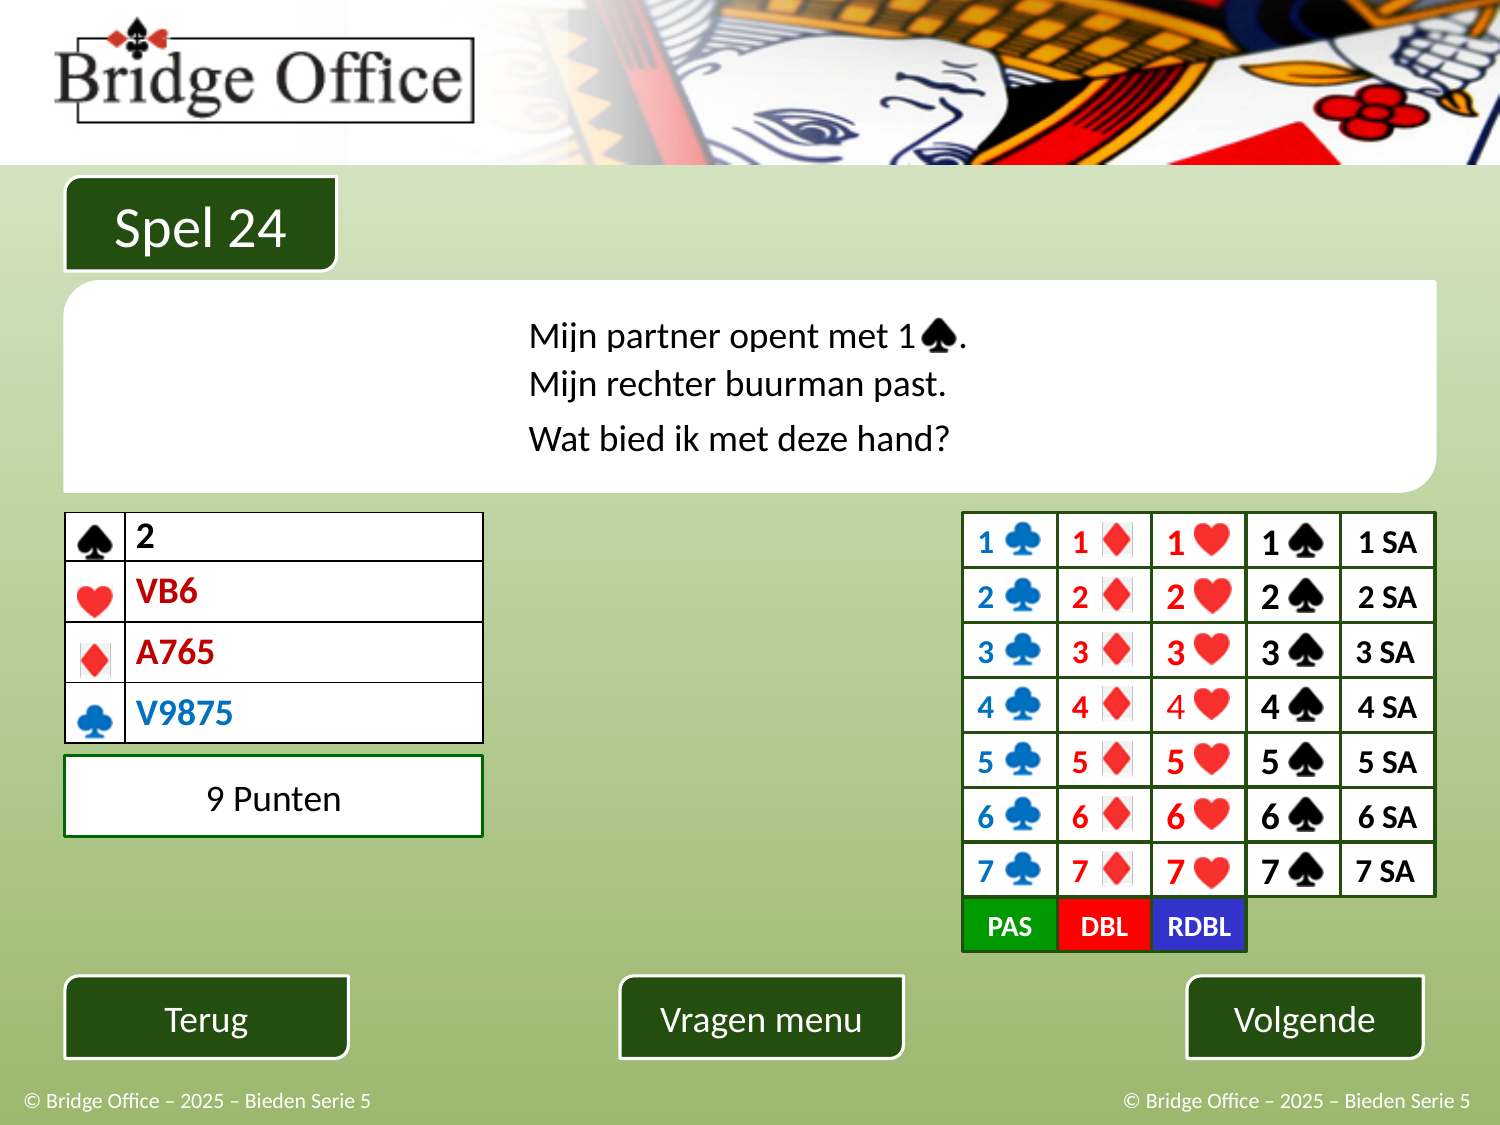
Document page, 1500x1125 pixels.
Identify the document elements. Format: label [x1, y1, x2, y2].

picture [1194, 633, 1230, 666]
picture [1288, 576, 1324, 613]
picture [1288, 851, 1324, 887]
picture [1099, 741, 1135, 778]
picture [1288, 741, 1324, 778]
picture [77, 524, 113, 561]
picture [1288, 631, 1324, 668]
text_box [1185, 974, 1425, 1061]
picture [1004, 796, 1041, 833]
picture [1288, 521, 1325, 558]
picture [1099, 686, 1135, 723]
picture [1193, 798, 1230, 830]
text_box [618, 974, 906, 1061]
picture [0, 0, 1500, 166]
picture [920, 316, 957, 353]
picture [1193, 743, 1230, 776]
picture [1288, 686, 1324, 723]
picture [1099, 796, 1135, 833]
picture [77, 643, 113, 679]
picture [1288, 796, 1324, 833]
text_box [1107, 1079, 1500, 1121]
picture [1004, 576, 1041, 613]
picture [77, 703, 113, 740]
text_box [8, 1079, 393, 1121]
picture [1004, 741, 1041, 778]
picture [77, 585, 113, 618]
table_cell [126, 623, 482, 682]
text_box [63, 174, 339, 273]
picture [1004, 686, 1041, 723]
table_cell [126, 683, 482, 742]
picture [1193, 688, 1230, 721]
table_header [66, 513, 124, 560]
picture [1099, 577, 1135, 613]
table_cell [126, 562, 482, 621]
picture [1099, 851, 1135, 887]
picture [1004, 631, 1041, 668]
table_cell [66, 623, 124, 682]
table_cell [72, 744, 117, 751]
text_box [63, 280, 1437, 493]
picture [1099, 631, 1135, 668]
picture [1193, 523, 1230, 556]
text_box [63, 754, 484, 838]
picture [1004, 521, 1041, 558]
table_cell [66, 562, 124, 621]
text_box [961, 511, 1437, 953]
picture [1193, 578, 1232, 614]
picture [1099, 522, 1135, 558]
picture [1004, 851, 1041, 887]
table_cell [66, 683, 124, 742]
table_header [126, 513, 482, 560]
picture [1193, 857, 1230, 890]
text_box [63, 974, 350, 1061]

### Work instructions:
All pictures are to be dropped, and the records above returned exactly.

### Solution to this exercise:
Document page, 1500x1125 pixels.
Identify the document elements. Format: label [x1, y1, x2, y2].

picture [1194, 633, 1230, 666]
picture [1288, 576, 1324, 613]
picture [1288, 851, 1324, 887]
picture [1099, 741, 1135, 778]
picture [1288, 741, 1324, 778]
picture [77, 524, 113, 561]
picture [1288, 631, 1324, 668]
text_box [1185, 974, 1425, 1061]
picture [1004, 796, 1041, 833]
picture [1288, 521, 1325, 558]
picture [1099, 686, 1135, 723]
picture [1193, 798, 1230, 830]
text_box [618, 974, 906, 1061]
picture [0, 0, 1500, 166]
picture [920, 316, 957, 353]
picture [1193, 743, 1230, 776]
picture [1288, 686, 1324, 723]
picture [1099, 796, 1135, 833]
picture [77, 643, 113, 679]
picture [1288, 796, 1324, 833]
text_box [1107, 1079, 1500, 1121]
picture [1004, 576, 1041, 613]
picture [77, 703, 113, 740]
text_box [8, 1079, 393, 1121]
picture [1004, 741, 1041, 778]
picture [77, 585, 113, 618]
table_cell [126, 623, 482, 682]
text_box [63, 174, 339, 273]
picture [1004, 686, 1041, 723]
table_cell [126, 683, 482, 742]
picture [1193, 688, 1230, 721]
table_header [66, 513, 124, 560]
picture [1099, 577, 1135, 613]
table_cell [126, 562, 482, 621]
picture [1099, 851, 1135, 887]
picture [1004, 631, 1041, 668]
table_cell [66, 623, 124, 682]
table_cell [72, 744, 117, 751]
text_box [63, 280, 1437, 493]
picture [1099, 631, 1135, 668]
picture [1193, 523, 1230, 556]
text_box [63, 754, 484, 838]
picture [1004, 521, 1041, 558]
table_cell [66, 562, 124, 621]
text_box [961, 511, 1437, 953]
picture [1193, 578, 1232, 614]
picture [1099, 522, 1135, 558]
picture [1004, 851, 1041, 887]
table_cell [66, 683, 124, 742]
table_header [126, 513, 482, 560]
picture [1193, 857, 1230, 890]
text_box [63, 974, 350, 1061]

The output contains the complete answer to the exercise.